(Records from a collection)
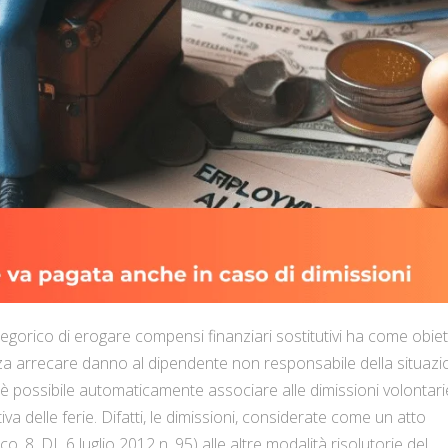
 categorico di erogare compensi finanziari sostitutivi ha come obiet
nza arrecare danno al dipendente non responsabile della situazi
è possibile automaticamente associare alle dimissioni volontari
iva delle ferie. Difatti, le dimissioni, considerate come un atto
o. 8, DL 6 luglio 2012 n. 95) alle altre modalità risolutorie del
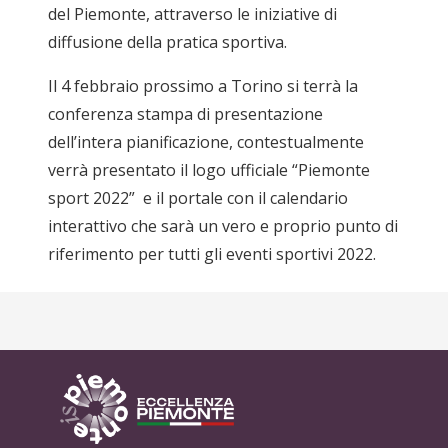
del Piemonte, attraverso le iniziative di
diffusione della pratica sportiva.
Il 4 febbraio prossimo a Torino si terrà la
conferenza stampa di presentazione
dell’intera pianificazione, contestualmente
verrà presentato il logo ufficiale “Piemonte
sport 2022” e il portale con il calendario
interattivo che sarà un vero e proprio punto di
riferimento per tutti gli eventi sportivi 2022.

- The task:
Your output should be only the lines from the line with "iva delle ferie." through the end of the data, exactly as they stand, and no pictures.

- The answer:
iva delle ferie. Difatti, le dimissioni, considerate come un atto
o. 8, DL 6 luglio 2012 n. 95) alle altre modalità risolutorie del
del Piemonte, attraverso le iniziative di
diffusione della pratica sportiva.
Il 4 febbraio prossimo a Torino si terrà la
conferenza stampa di presentazione
dell’intera pianificazione, contestualmente
verrà presentato il logo ufficiale “Piemonte
sport 2022” e il portale con il calendario
interattivo che sarà un vero e proprio punto di
riferimento per tutti gli eventi sportivi 2022.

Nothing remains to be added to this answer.